This vendor-written piece has been edited by Executive Networks Media to eliminate product promotion, but readers should note it will likely favour the submitter's approach.
Financial institutions, especially banks and insurers spend millions to create and enhance their brands. A strong brand evokes strong emotions. A brand promise is much more than a marketing slogan or advertising strapline. Organisations will put customer loyalty at risk, if the brand promise fails to reach the front-line and deliver a consistent, integrated customer experience. Despite this known fact, most of the time the brand promise is not perfectly aligned with contact management strategy, which results in customer dissatisfaction. This in turn escalates customer retention costs, pressure to acquire new customers faster than they are being lost, and shrinking bottom lines.
Empowered customers are disrupting every industry and banks are no exception. The new age customer will place harsh and unfamiliar demands on institutions, necessitating changes in how they develop, market, sell, and deliver products and services. A common strategy to attract customers and to stay ahead of competition that is adapted by financial institutions is to introduce new innovative offerings in the market. Products and services, introduced with alarming frequency these days by these institutions increasingly "look like each other" and cannot be the leading differentiators. These institutions, therefore must invest to provide superior, effortless and most importantly, consistent customer experience in order to acquire new customers, retain existing customers or to win back lost customers.

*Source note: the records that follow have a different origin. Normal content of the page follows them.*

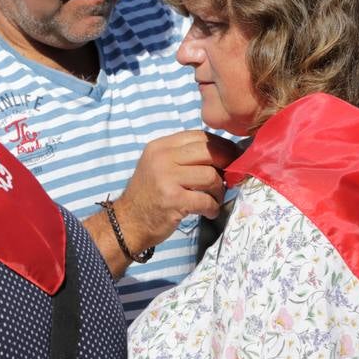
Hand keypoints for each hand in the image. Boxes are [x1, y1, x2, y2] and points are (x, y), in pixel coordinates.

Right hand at [115, 130, 242, 250]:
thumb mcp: (160, 166)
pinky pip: (205, 200)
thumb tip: (223, 153)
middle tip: (228, 178)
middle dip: (225, 164)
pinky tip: (209, 212)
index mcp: (160, 146)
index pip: (199, 136)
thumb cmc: (149, 194)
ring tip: (215, 199)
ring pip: (210, 176)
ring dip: (219, 190)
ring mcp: (166, 178)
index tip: (230, 157)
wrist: (128, 222)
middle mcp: (162, 158)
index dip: (220, 145)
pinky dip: (213, 207)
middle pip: (208, 151)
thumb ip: (184, 156)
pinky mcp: (173, 200)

Most customers nowadays exercise choice, using multiple financial institutions to meet their banking needs, diminishing the role for the main bank. In order to optimise its customer experience, banks and similar financial institutions must understand the needs and behaviors of its customers and hence optimise the ways it interacts with the empowered customer to live up to their expectation. It is important to note here that whatever the profile of the customer may be -- whether segmented by age group, net worth, social status etc -- the customer always seeks ease, convenience, choice, familiarity and consistency in service delivery levels to match their expectation from the brand they are associating with. Failure in any of these parameters may lead to a break in the relationship.
In the past, customer interaction happened in siloed, closed-off settings, either via a walk in to a branch, a phone call or email. However, in the era of the "always-on" world ruled by mobile experience, customers are now able to interact with their favorite brands and vendors, anytime and at any place at their own convenience.
Customers also want familiarity with more personalised interactions with their banks. However a plethora of interaction channels available today has led to a big gap in the familiarity the customers are expecting and what these institutions are delivering. A study conducted by Ernst & Young on "Retail banking in Asia Pacific - Pursuing customer loyalty" (2011) showed that 75 percent of customers believe personalised attention is highly important, but only 52 percent believe they are receiving it.